Olha, eu não esperava ver isso acontecer. Azzi Fudd, que era praticamente carta marcada nas primeiras posições, despencou duas posições e agora aparece em quarto lugar no mock draft final da WNBA de 2026, segundo o The Athletic. E cara, isso dói um pouco de ver.
A queda da armadora do UConn vem depois de um March Madness bem complicado, especialmente contra South Carolina, onde ela simplesmente não conseguiu produzir quando o arremesso não estava entrando.

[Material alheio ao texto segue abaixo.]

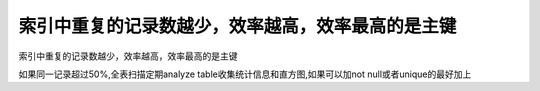 索引中重复的记录数越少，效率越高，效率最高的是主键
================================================================================

索引中重复的记录数越少，效率越高，效率最高的是主键  

如果同一记录超过50%,全表扫描定期analyze table收集统计信息和直方图,如果可以加not null或者unique的最好加上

Vocês viram aquele jogo? Foi doloroso. Quando uma jogadora que vive do perímetro não consegue acertar as bolas de três, fica difícil mesmo.
Awa Fam segue firme no topo
Enquanto isso, a espanhola Awa Fam continua inabalável na primeira posição. Dallas vai com ela, e faz todo sentido. Olha, eu acompanho basquete há anos e raramente vejo um potencial tão absurdo em uma pivô jovem. Aos 19 anos (três anos mais nova que Lauren Betts da UCLA), ela tem aquele combo perfeito: atletismo, toque de arremesso e visão de jogo que faz você pensar “meu Deus, o que essa menina vai virar”.
A galera do Dallas com certeza tá pensando no futuro ao lado da Paige Bueckers. Imaginem essa dupla daqui uns anos – vai ser monstro.
UCLA domina o draft
Falando em monstro, Lauren Betts foi simplesmente absurda no Final Four. 21 pontos, 9.3 rebotes e 2.8 tocos por jogo, convertendo 68.8% dos arremessos em seis jogos de torneio. Esses números são de outro planeta, mas ainda assim fica em segundo para Minnesota.
E olha só a UCLA aparecendo forte nesse mock: além da Betts, tem Gabriela Jaquez subindo três posições para o sétimo lugar (Portland), Kiki Rice em quinto (Chicago) e Gianna Kneepkens em 13º. O trabalho que esse time fez foi sensacional.
Sobre a Jaquez, cara… 21 pontos, 10 rebotes e 5 assistências na final nacional. Performance de gente grande quando mais importava.
O que esperar da Azzi
Voltando à Fudd, Washington ainda aposta nela em quarto. E sinceramente? Acho que pode ser uma pechincha. A menina converteu 45% das bolas de três nesta temporada – isso não é brincadeira, não. Ok, ela patinou no torneio, mas quem nunca teve um momento ruim sob pressão?
Olivia Miles segue em terceiro para Seattle, e pelo que o técnico Mark Campbell falou, é merecido: “Existem umas seis pessoas no mundo que têm a visão dela, que conseguem processar tão rápido, que fazem um passe quicado com uma mão para o canto oposto, saindo do drible, no laser… e ainda fazem com a mão esquerda”.
Cara, descrição assim me dá arrepio. É esse tipo de talento diferenciado que muda jogo.
E aí, vocês acham que a Azzi vai conseguir se reerguer na WNBA, ou essa pressão do college vai pesar no profissional também? Eu tenho fé que ela volta por cima – talento assim não some do nada.